While the right to be “bailable by sufficient sureties” in the Ohio Constitution belongs to the defendant, Justice Kennedy explained that the Supreme Court has held that bail bonds companies have sufficient beneficial interests in nullifying a clerk’s existing bond policy to bring a mandamus case.
She pointed out that the purpose of bail is to make sure a defendant appears later in court. After amendments to the bail provision of the Constitution went into effect in 1998, the court amended Crim.R. 46 to specify the types of bail a court could set, she noted.
In 2005, the Ohio Supreme Court decided Smith v. Leis, which examined the constitutionality of the cash deposit described in Crim.R. 46(A)(3). Finding the provision unconstitutional, the court in Leis ruled that the 1998 amendments, which permitted courts to decide the type, amount, and conditions of bail and to deny bail to defendants in some cases, did not limit the defendant’s access to a surety once bail was granted, Justice Kennedy explained. However, she noted, the court did not address the constitutionality of Crim.R. 46(A)(2), the bail requirement at issue in this case.
“We hold … that Crim.R. 46(A) is unconstitutional insofar as it allows a court to require a bond secured by a 10 percent cash deposit under Crim.R. 46(A)(2) as the only option, to the exclusion of a surety bond,” Justice Kennedy wrote. “Bail under Crim.R. 46(A)(2) is still an option if a surety bond is accepted as an alternative. Thus, if a court decides that it will accept the defendant’s own bond only if it is secured by a 10 percent cash deposit, it must accept, as an alternative, a surety bond for the full amount of bail, with no deposit required. Crim.R. 46(A)(2) does not state this alternative, as Crim.R. 46(A)(3) does, but the Constitution requires it.”

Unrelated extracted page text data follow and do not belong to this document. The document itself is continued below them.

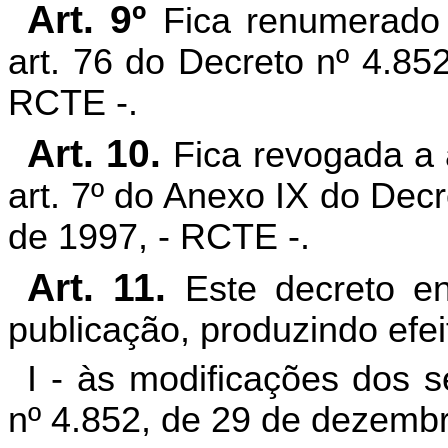
Art. 9º
Fica renumerado 
art. 76 do Decreto nº 4.85
RCTE -.
Art. 10.
Fica revogada
a 
art. 7º do Anexo IX do Dec
de 1997, - RCTE -.
Art. 11.
Este decreto e
publicação, produzindo efei
I - às modificações dos s
nº 4.852, de 29 de dezembro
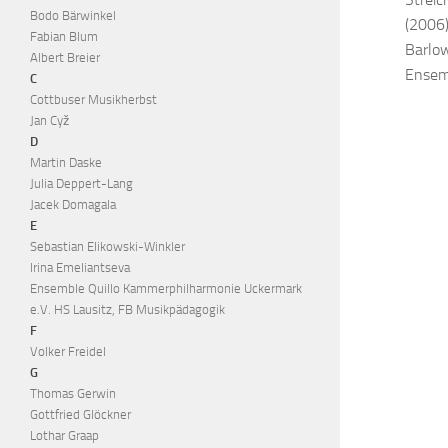
Bodo Bärwinkel
(2006)
Fabian Blum
Barlow
Albert Breier
Ensemb
C
Cottbuser Musikherbst
Jan Cyž
D
Martin Daske
Julia Deppert-Lang
Jacek Domagala
E
Sebastian Elikowski-Winkler
Irina Emeliantseva
Ensemble Quillo Kammerphilharmonie Uckermark
e.V. HS Lausitz, FB Musikpädagogik
F
Volker Freidel
G
Thomas Gerwin
Gottfried Glöckner
Lothar Graap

“This is not to say that a defendant must use a commercial bonding agent; a constitutionally sufficient surety may include any person who can deposit the cash or post a reliable bond on the defendant’s behalf,” she continued.
“[I]n setting bail, it is of no consequence to the court the method by which it is posted,” she added.
“[I]n reaching this conclusion, we neither acknowledge nor preserve a constitutional right of business for commercial bail bondsmen.”
The court declined to award damages to Fox because it ruled that the court officials have political subdivision immunity and were acting within the scope of their duties when setting and enforcing bail based on Crim.R. 46(A)(2).
Justice Kennedy’s opinion was joined by Chief Justice Maureen O’Connor and Justices Judith Ann Lanzinger, Judith L. French, and William M. O’Neill. Justices Paul E. Pfeifer and Terrence O’Donnell each dissented in separate opinions.
In his dissent stating that he would have denied the writs, Justice Pfeifer reasoned that commercial bail bondsmen do not have a constitutional right to provide sureties.
“In this case, the judges required a deposit in cash,” he wrote. “Accordingly, defendants were accorded a sufficient surety, even though the requirement does not allow a commercial bail bondsman to be the surety. … Nothing in this case suggests that the judges abused their discretion. The conditions set by the judges were not onerous and did not deny bail to those entitled to it. In fact, the conditions set by the judges allow defendants to post bail at a much lower cost than when they use a bail bondsman.”
Justice O’Donnell asserted in his dissent that the case was “procedurally flawed,” because the real parties in interest, those accused of committing offenses, are not seeking a change in the bonds. Rather, he concluded, the bond agents here seek to post a surety bond instead of the 10 percent bonds as ordered by the court.
“In my view, bondsmen have no clear legal right to post a surety bond for another in the first instance — the right to bail belongs to the person accused of a crime,” he wrote. “I am persuaded that the proper procedure in a case of this distinction is for the accused to move the court for an alternate form of bail and upon denial, to seek review of the discretion exercised by the court in setting bail by filing a complaint for a writ of habeas corpus.”